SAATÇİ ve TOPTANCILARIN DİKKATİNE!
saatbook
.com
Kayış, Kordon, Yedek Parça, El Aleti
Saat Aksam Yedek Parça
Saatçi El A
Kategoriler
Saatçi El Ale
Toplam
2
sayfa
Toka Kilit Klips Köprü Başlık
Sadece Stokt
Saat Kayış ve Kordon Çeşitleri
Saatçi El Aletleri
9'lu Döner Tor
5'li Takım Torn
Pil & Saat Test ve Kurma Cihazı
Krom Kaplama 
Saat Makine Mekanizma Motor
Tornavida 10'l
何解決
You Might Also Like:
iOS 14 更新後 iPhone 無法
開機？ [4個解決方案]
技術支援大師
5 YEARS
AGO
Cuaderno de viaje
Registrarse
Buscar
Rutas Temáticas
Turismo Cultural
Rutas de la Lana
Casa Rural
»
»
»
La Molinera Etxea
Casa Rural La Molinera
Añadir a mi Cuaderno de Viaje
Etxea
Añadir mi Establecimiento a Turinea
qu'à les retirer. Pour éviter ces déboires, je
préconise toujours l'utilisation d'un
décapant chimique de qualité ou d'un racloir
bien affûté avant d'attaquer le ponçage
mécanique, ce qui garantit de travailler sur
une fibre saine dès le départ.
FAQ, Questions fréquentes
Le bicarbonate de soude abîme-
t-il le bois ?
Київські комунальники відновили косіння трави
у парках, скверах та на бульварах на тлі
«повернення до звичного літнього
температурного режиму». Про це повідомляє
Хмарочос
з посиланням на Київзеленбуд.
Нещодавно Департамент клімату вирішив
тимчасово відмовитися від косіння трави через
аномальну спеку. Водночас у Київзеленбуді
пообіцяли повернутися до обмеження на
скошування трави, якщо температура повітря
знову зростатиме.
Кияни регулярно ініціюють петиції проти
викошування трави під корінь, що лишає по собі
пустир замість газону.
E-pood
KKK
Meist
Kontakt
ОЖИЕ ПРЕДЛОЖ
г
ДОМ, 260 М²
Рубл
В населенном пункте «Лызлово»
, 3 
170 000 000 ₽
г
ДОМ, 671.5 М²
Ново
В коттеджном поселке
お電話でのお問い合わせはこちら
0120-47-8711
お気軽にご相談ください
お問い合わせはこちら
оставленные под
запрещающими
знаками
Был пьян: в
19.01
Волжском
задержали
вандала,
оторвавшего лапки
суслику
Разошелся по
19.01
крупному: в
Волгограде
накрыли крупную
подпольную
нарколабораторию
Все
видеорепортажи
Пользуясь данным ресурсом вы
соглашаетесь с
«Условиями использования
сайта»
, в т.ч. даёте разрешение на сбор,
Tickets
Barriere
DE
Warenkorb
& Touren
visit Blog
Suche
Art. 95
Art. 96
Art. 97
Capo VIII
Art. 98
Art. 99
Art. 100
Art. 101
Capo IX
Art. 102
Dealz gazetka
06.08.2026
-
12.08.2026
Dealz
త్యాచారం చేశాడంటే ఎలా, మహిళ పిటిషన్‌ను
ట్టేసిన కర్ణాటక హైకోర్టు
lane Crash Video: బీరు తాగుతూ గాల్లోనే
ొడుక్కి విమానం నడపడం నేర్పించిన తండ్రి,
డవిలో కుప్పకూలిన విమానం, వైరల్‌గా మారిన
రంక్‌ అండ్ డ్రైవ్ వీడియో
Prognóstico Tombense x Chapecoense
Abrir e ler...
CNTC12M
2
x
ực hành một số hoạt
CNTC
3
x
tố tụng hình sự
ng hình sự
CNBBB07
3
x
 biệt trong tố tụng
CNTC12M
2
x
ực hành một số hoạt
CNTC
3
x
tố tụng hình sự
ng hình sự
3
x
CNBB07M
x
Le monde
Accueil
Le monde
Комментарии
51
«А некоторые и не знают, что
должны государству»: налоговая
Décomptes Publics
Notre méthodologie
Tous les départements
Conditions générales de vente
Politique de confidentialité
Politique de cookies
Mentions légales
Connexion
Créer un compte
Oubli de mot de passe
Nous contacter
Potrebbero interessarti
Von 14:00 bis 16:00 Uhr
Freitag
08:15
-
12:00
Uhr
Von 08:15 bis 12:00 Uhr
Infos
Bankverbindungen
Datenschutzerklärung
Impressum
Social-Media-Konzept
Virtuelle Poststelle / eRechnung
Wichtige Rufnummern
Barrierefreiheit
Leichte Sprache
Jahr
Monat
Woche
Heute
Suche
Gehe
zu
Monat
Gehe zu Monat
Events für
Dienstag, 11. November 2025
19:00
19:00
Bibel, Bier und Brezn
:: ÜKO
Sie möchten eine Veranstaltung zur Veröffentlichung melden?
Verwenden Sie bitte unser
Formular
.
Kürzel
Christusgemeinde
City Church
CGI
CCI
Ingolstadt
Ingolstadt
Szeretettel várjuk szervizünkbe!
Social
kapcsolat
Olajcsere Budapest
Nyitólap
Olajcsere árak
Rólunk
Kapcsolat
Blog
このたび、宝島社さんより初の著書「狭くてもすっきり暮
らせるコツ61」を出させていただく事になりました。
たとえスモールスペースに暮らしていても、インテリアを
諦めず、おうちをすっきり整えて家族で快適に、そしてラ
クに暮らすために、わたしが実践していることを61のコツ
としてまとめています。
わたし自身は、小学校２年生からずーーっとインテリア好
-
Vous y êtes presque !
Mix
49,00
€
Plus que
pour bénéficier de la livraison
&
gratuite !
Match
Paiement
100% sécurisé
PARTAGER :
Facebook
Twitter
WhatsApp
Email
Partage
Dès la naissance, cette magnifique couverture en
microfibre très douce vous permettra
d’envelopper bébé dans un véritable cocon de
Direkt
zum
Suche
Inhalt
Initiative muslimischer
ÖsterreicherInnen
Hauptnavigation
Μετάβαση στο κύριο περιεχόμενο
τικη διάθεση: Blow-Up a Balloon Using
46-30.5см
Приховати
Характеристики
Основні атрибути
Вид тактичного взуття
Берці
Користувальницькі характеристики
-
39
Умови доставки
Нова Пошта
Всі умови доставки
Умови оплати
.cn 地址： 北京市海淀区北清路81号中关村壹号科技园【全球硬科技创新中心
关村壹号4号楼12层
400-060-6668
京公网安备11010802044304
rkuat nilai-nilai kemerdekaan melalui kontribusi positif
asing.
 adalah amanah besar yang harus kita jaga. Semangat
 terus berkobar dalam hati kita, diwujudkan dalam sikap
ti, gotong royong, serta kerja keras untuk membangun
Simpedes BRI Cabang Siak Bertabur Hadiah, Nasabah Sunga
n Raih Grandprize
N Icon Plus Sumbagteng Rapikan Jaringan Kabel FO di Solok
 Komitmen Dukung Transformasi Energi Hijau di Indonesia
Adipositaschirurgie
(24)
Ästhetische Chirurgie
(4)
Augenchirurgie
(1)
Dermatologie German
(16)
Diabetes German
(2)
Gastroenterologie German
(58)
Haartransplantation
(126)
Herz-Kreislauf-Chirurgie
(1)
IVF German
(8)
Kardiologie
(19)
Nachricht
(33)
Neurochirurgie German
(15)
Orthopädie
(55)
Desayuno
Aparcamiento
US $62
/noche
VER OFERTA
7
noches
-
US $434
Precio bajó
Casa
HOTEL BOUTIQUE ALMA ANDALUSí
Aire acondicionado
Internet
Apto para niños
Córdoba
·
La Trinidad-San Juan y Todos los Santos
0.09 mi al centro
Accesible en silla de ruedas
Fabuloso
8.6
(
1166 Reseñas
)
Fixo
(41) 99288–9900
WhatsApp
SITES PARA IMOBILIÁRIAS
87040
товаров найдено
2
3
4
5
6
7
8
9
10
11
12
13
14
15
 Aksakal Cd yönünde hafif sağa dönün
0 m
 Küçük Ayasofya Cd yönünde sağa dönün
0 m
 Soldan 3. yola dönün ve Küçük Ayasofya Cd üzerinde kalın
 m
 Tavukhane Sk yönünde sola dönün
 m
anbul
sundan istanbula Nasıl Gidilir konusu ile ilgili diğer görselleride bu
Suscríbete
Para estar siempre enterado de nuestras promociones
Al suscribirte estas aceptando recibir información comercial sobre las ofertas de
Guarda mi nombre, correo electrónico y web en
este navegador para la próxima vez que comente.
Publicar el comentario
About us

_ _ _ _ _ _ _

Task prompt =
Only the lines holding the string "Casa" are needed; copy each of them from the material above.

Output for this exercise =
Casa Rural
Casa Rural La Molinera
Casa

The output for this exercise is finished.